O uso do transporte coletivo, que poderia reduzir a demanda por estacionamentos, acaba não desempenhando essa função. Devido ao valor de sua tarifa e ao tempo de espera, o sistema de transporte coletivo não é interessante.  Já os que trabalham no centro e moram em regiões mais afastadas, acabam muitas vezes optando pelo transporte individual, tanto pela falta de conforto quanto pela insegurança nos ônibus nos horários de pico. O transporte coletivo pode contribuir para a redução da poluição e do congestionamento. Todavia, enfrenta um grande desafio em relação ao transporte individual, pois o automóvel oferece conforto e uma maior liberdade de trajetos. Além disso, o automóvel pode representar o principal elemento da imagem pessoal de uma pessoa, o símbolo de seu sucesso profissional e de seu estilo de vida (19).

3.2. A relação entre a legislação municipal de uso do solo e os estacionamentos

 A legislação municipal que dispõe sobre o zoneamento, uso e ocupação do solo, diz no Art. 2º “dar a cada região o melhor aproveitamento em função do sistema viário, da topografia e da infraestrutura existente”.  O centro de Curitiba possui um zoneamento que permite um alto potencial construtivo (5 vezes a  área do lote), todavia, apresenta uma significativa porção do seu solo subutilizado, especialmente no que diz respeito aos terrenos usados como estacionamento, muitos dos quais sem construção alguma.

Estacionamento na cidade de Curitiba
Foto Carlos J. Bechel Sipinski [Dissertação de mestrado do autor (ver nota 21)]


A infraestrutura como ruas pavimentadas, energia elétrica, rede de água e transporte público, é capital de propriedade social, mas o solo é de propriedade privada (20).

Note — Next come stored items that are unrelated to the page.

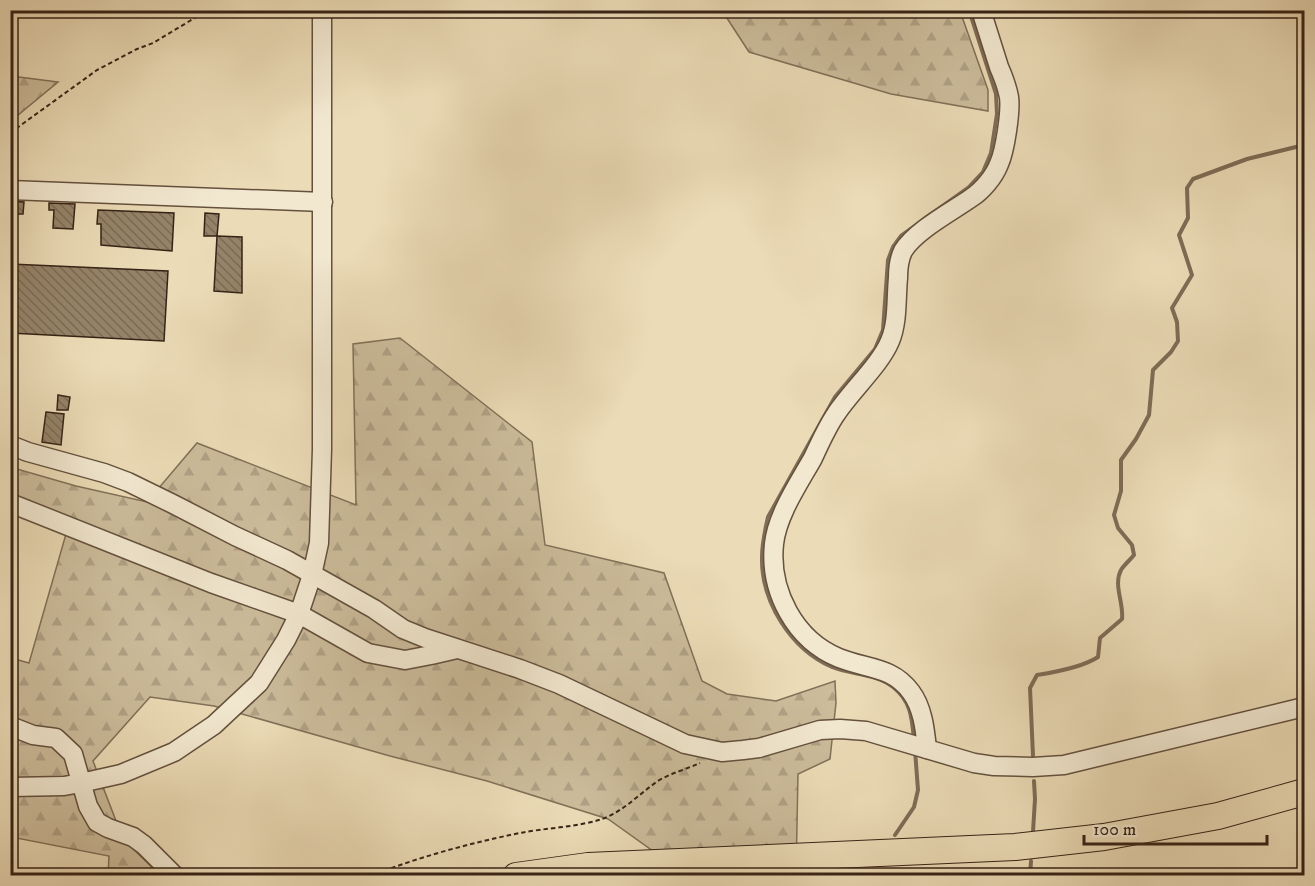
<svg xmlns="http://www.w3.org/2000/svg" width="1315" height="886" font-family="'IM FELL DW Pica',serif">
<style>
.forest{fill:url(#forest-firs);stroke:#827058;stroke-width:1.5}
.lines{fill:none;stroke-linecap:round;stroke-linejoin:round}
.stream{stroke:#7e6c56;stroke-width:4}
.building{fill:url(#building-back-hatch);stroke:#372316;stroke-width:1.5}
.minor-casing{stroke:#64513e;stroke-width:21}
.highway-casing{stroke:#372316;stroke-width:28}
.path{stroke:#372316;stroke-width:2;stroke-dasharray:4.5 3;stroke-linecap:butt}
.minor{stroke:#f2e8d0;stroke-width:18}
.highway{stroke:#ebdbb6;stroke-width:26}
</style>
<defs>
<pattern id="forest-firs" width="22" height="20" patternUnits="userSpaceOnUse" patternTransform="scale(1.5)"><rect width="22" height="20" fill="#ccbc9b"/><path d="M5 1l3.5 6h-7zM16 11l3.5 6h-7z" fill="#b0a185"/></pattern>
<pattern id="building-back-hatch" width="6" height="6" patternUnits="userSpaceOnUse" patternTransform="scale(1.5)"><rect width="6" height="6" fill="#958369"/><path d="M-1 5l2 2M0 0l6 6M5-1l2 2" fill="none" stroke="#7a6b55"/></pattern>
</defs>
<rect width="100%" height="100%" fill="#ebdbb6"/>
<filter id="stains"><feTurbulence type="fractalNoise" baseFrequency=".00333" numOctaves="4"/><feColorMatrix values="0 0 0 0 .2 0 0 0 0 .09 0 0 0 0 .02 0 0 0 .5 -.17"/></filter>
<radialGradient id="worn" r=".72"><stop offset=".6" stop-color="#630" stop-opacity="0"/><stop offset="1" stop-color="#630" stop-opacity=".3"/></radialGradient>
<g class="forest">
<polygon points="720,11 960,11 988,90 988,111 891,94 749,52 723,12"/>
<polygon points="10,76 11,76 58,82 12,120 11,120"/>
<polygon points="400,338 532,442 545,545 664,573 702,681 727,694 776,701 835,681 836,703 830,759 798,774 796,875 666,875 664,859 608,819 487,781 390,756 214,706 150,697 93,761 123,839 160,875 108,875 109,856 11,837 11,658 29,663 68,527 11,503 10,467 76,486 147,502 197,443 356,505 353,344"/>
</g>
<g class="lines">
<g class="stream">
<path d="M 914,740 C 912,718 911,701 893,687 C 875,673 851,675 832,667 C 791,649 761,602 762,557 C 762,543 765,530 768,517 L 835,397 L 875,349 L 883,330 L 888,260 L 893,247 L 901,236 L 968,188 L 983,172 L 991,153 L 997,114 L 996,94 L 969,10"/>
<path d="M 1033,756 L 1030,688 L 1037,675 C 1056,672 1083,667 1098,657 L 1100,638 L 1122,619 C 1124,603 1113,585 1121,570 C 1124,565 1130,560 1134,555 L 1132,545 L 1118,528 L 1114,515 L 1121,491 L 1121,460 L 1136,439 L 1149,415 L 1153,370 L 1171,352 L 1178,341 L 1177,322 L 1172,308 L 1192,275 L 1179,235 L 1188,218 L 1187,188 L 1193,179 L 1247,159 L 1304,145"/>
<polyline points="1033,832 1035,799 1034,781"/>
<polyline points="895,835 914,807 918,790 915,750"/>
<polyline points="1030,876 1031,861"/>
</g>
</g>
<g class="building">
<polygon points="10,201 24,202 23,214 10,214"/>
<polygon points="49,203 75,204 73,229 53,228 54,210 49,210"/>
<polygon points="98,210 174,213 172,251 101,245 101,224 97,224"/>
<polygon points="205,213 219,214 217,236 204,236"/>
<polygon points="217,236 242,237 242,293 214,291"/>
<polygon points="10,264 168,271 164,341 10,333"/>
<polygon points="58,395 70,397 68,410 57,410"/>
<polygon points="46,412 64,414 61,445 42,442"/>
</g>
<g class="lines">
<defs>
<g id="minor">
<polyline points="10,190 323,202"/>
<polyline points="10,445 28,452 104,473 128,482 173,504 235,536 287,560 374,609 403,629 425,638 520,669 559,684 685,744 722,752 743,750 759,748 820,730 840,729 866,731 974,763 994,766 1033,767 1064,765 1304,707"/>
<polyline points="10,503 211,583 299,614 368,653 405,660 431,655 457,649"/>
<polyline points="10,726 33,735 56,738 73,754 88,806 97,822 108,828 133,837 144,845 175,876"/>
<path d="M 927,749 C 925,730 923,708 911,692 C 892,666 866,669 839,658 C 795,640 769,591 774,544 C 777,515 799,483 813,458 C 820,443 827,427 836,414 C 851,391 880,365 890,341 C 898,322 896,298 898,278 C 898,269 899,259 903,251 C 915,231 951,212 971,198 C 982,191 994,177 999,164 C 1005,151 1011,111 1009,97 C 1007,87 1003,76 999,67 C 993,48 987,29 981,10"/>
<polyline points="10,787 64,786 81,783 121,774 174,752 214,725 259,683 286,640 299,614 312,575 319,543 322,449 322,10"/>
</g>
<polyline id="highway" points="516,876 588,866 1015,847 1104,837 1218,816 1304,792"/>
</defs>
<use href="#minor" class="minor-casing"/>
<use href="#highway" class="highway-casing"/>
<g class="path">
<polyline points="10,133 97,70 137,49 153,43 208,10"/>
<path d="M 370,876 C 419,857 470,843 520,833 C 545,828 578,827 602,819 C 624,811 639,794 658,781 C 671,773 687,769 700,763"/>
</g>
<use href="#minor" class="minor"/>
<use href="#highway" class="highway"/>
</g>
<rect width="1315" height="886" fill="none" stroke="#ebdbb6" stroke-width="36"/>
<rect x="12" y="12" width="1291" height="862" fill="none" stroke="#372316" stroke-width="3"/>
<rect x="18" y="18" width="1279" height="850" fill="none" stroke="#372316" stroke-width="1.5"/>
<path d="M1084 835v9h183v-9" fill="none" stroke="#372316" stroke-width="3"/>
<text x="1093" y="835" font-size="18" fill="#372316" stroke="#f2e8d0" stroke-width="4.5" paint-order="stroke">100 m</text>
<rect width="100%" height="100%" filter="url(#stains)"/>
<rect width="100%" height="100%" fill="url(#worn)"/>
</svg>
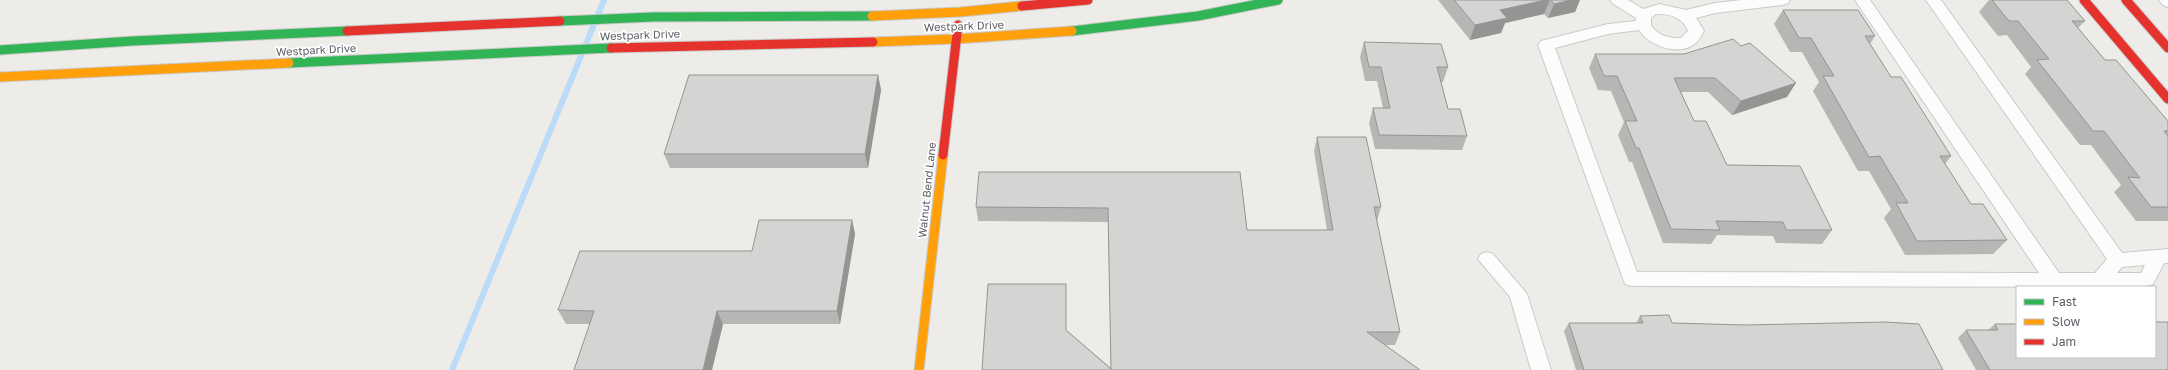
<svg xmlns="http://www.w3.org/2000/svg" width="2168" height="370" viewBox="0 0 2168 370" font-family="'Golos Text',sans-serif">
	<style>
		.lines { fill: none; stroke-linecap: round; stroke-linejoin: round }
		.stream { stroke: #bbdcf8; stroke-width: 6 }
		.street-casing { stroke: #cacaca; stroke-width: 2 }
		.fast-casing { stroke: #c9c9c8; stroke-width: 11 }
		.slow-casing { stroke: #c9c9c8; stroke-width: 11 }
		.jam-casing { stroke: #c9c9c8; stroke-width: 11 }
		.street { fill: #fcfcfc; fill-rule: evenodd }
		.fast { stroke: #30b455; stroke-width: 9 }
		.slow { stroke: #ff9f0a; stroke-width: 9 }
		.jam { stroke: #e5322d; stroke-width: 9 }
		.wall { fill: #b6b6b5 }
		.shaded-wall { fill: #949493 }
		.building { fill: #d4d4d2; stroke: #949493 }
		.labels { text-anchor: middle; stroke-width: 3.5; stroke-linejoin: round; paint-order: stroke }
		.street-label { font-size: 11px; fill: #5c6066; stroke: #fff }
	</style>
	<rect width="100%" height="100%" fill="#edece8"/>
	<g class="lines">
		<path class="stream" d="M452,370L604,0"/>
		<defs>
			<path id="street" d="M1610,0H1628L1643,9L1660,4L1686,10L1715,3L1742,0H1790L1788,3L1783,5L1715,13L1696,18L1704,31C1702,34 1700,39 1697,42C1682,57 1649,47 1639,30L1608,34L1555,48L1637,272L2039,273L1855,0H1870L2059,273H2095L2107,259L1926,0H1941L2122,253L2168,249V263H2164L2153,284L2143,287L1631,286L1625,284L1538,45L1541,41L1608,24L1636,21V18L1612,3ZM1656,14C1669,13 1684,18 1688,31L1681,38C1669,39 1657,35 1651,25V18ZM2145,265L2141,273H2117L2122,267Z
				M2159,0H2168V7L2163,5Z
				M1487,252L1493,254L1527,294L1551,370H1531L1510,297L1478,259L1481,254Z"/>
			<path id="fast" d="M560,21L653,17L872,16
				M1072,31L1198,16L1278,0
				M0,50L132,41L347,31
				M289,63L611,48"/>
			<path id="slow" d="M872,16L960,12L1022,6
				M873,42L956,39L1072,31
				M0,77L289,63
				M919,370L943,155"/>
			<path id="jam" d="M2084,0L2168,99
				M2126,0L2168,48
				M1022,6L1088,0
				M347,31L560,21
				M611,48L873,42
				M943,155L958,25"/>
		</defs>
		<use href="#street" class="street-casing"/>
		<use href="#fast" class="fast-casing"/>
		<use href="#slow" class="slow-casing"/>
		<use href="#jam" class="jam-casing"/>
		<use href="#street" class="street"/>
		<use href="#fast" class="fast"/>
		<use href="#slow" class="slow"/>
		<use href="#jam" class="jam"/>
	</g>
	<path class="wall" d="M1438,0H1580L1575,12L1548,18L1544,14L1505,23L1501,33L1470,40Z
		M1989,0H2067L2085,21L2078,28L2105,60L2168,121V221H2136L2114,192L2121,185L2091,145H2080L2025,74L2031,67L2007,35L1998,36L1979,12Z
		M1783,10L1875,36L1870,44L1891,77L1951,156L1945,164L1971,204L2007,240L1993,254L1905,255L1884,218L1891,209L1869,171H1858L1813,91L1819,82L1802,52H1790L1774,24Z
		M1364,42L1448,67L1443,82H1441L1448,109L1467,136L1462,150L1375,149L1369,123L1373,108H1383L1377,81H1365L1360,57Z
		M1595,54H1684L1787,97L1732,115L1708,92H1681L1694,121L1727,165L1832,230L1822,244L1776,243L1773,236L1717,235L1711,244L1663,243L1632,162H1629L1618,135L1624,122L1611,91L1598,90L1589,68Z
		M878,75L881,90L868,168H670L664,154Z
		M1317,137L1381,207L1377,221H1376L1400,332L1395,345H1385L1420,370H982L1066,284V330L1111,368L1108,222L978,221L976,207L1240,172L1247,230H1327L1314,151Z
		M852,220L855,234L840,324H723L712,370H574L590,324H566L558,310Z
		M1640,316L1672,323L1943,370H1576L1564,331L1569,323H1636Z
		M1995,324L2017,357L2168,370H1976L1958,338L1966,330H1988Z"/>
	<path class="shaded-wall" d="M1546,0H1550L1544,14L1505,23L1501,33L1470,40L1475,25L1500,10Z
		M1571,0H1580L1575,12L1548,18L1554,4Z
		M878,75L881,90L868,168L865,154Z
		M1796,83L1787,97L1732,115L1741,101Z
		M852,220L855,234L840,324L837,311Z
		M717,311L723,324L712,370H703Z"/>
	<path class="building" d="M1454,0H1546L1500,10L1507,18L1475,25Z
		M1551,0H1571L1554,4Z
		M1992,0H2067L2085,21H2072L2105,60H2116L2168,121V131H2164L2168,136V207H2151L2128,177L2140,178L2104,131H2093L2037,60L2049,59L2018,21H2009Z
		M1783,10H1858L1875,36H1865L1891,77H1901L1951,156H1940L1971,204H1983L2007,240L1917,241L1896,203H1908L1880,156L1869,157L1823,76H1834L1811,38H1799Z
		M1733,39L1741,46L1750,43L1796,83L1741,101L1715,78H1674L1694,121H1706L1727,165L1800,166L1832,230H1786L1783,222L1716,221L1720,230L1671,229L1639,148H1636L1625,121H1637L1617,76H1604L1595,54H1684Z
		M1364,42L1441,44L1448,67H1437L1448,109H1460L1467,136L1379,135L1373,108H1390L1381,67H1369Z
		M689,75H878L865,154H664Z
		M1317,137H1366L1381,207H1374L1400,332H1367L1420,370H982L988,284H1066V330L1111,369L1108,208L976,207L979,172H1240L1247,230H1333Z
		M759,220H852L837,311H717L703,370H574L594,311L558,310L580,251H752Z
		M1669,315L1672,323L1745,325L1885,322L1919,324L1943,370H1584L1569,323H1643L1640,316Z
		M2155,322H2168V370H1990L1966,330H1998L1995,324H2017V357H2155Z"/>
	<g class="labels">
		<g class="street-label">
			<text transform="translate(964 26) rotate(-2)" y="4">Westpark Drive</text>
			<text transform="translate(640 35) rotate(-2)" y="4">Westpark Drive</text>
			<text transform="translate(316 50) rotate(-3)" y="4">Westpark Drive</text>
			<text transform="translate(927 190) rotate(-84)" y="4">Walnut Bend Lane</text>
		</g>
	</g>
	<rect x="2016" y="286" width="140" height="72" fill="#ffffff" stroke="#bebfc2"/>
	<rect x="2024" y="299" width="20" height="6" fill="#30b455" stroke="#bebfc2"/>
	<text x="2052" y="306" font-size="12" fill="#5c6066">Fast</text>
	<rect x="2024" y="319" width="20" height="6" fill="#ff9f0a" stroke="#bebfc2"/>
	<text x="2052" y="326" font-size="12" fill="#5c6066">Slow</text>
	<rect x="2024" y="339" width="20" height="6" fill="#e5322d" stroke="#bebfc2"/>
	<text x="2052" y="346" font-size="12" fill="#5c6066">Jam</text>
</svg>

A utilização da propriedade é livre (art. 5º, da Constituição Federal), entretanto deve atender a sua função social, que a Constituição de 1988 já havia consagrado (9).

No levantamento feito como parte da pesquisa, que considerou toda a área do Bairro Centro; incluído dentro deste o Anel Central de Tráfego Lento, foram identificados os terrenos utilizados para estacionamento de veículos (21). Os dados deste levantamento apontam que dentro do Anel Central de Tráfego Lento 8,59% dos terrenos são utilizados como estacionamentos e fora do anel central este valor é ainda mais significativo, atingindo 14% dos terrenos.

Estacionamentos em Curitiba
Mapa Carlos J. Bechel Sipinski [Dissertação de mestrado do autor (ver nota 21)]


Os estacionamentos na área estudada não utilizam nem 20% do potencial construtivo do lote, pode-se até mesmo dizer que muitos deles são praticamente áreas vazias. “Enquanto terrenos não edificados são usados como estacionamentos em uma área com toda uma infraestrutura existente, lotes para novas construções ficam cada vez mais escassos na cidade e as áreas de mananciais limítrofes a Curitiba são ocupadas por invasões e assistem a degradação de seu ambiente” (22). Portanto, a subutilização de áreas de alto potencial construtivo, plenamente atendidas pela infraestrutura urbana disponível, não se constitui apenas num fenômeno de resposta ao crescimento da frota e da carência por vagas de estacionamento, ela contribui, mesmo que indiretamente, para outros males da urbanização contemporânea.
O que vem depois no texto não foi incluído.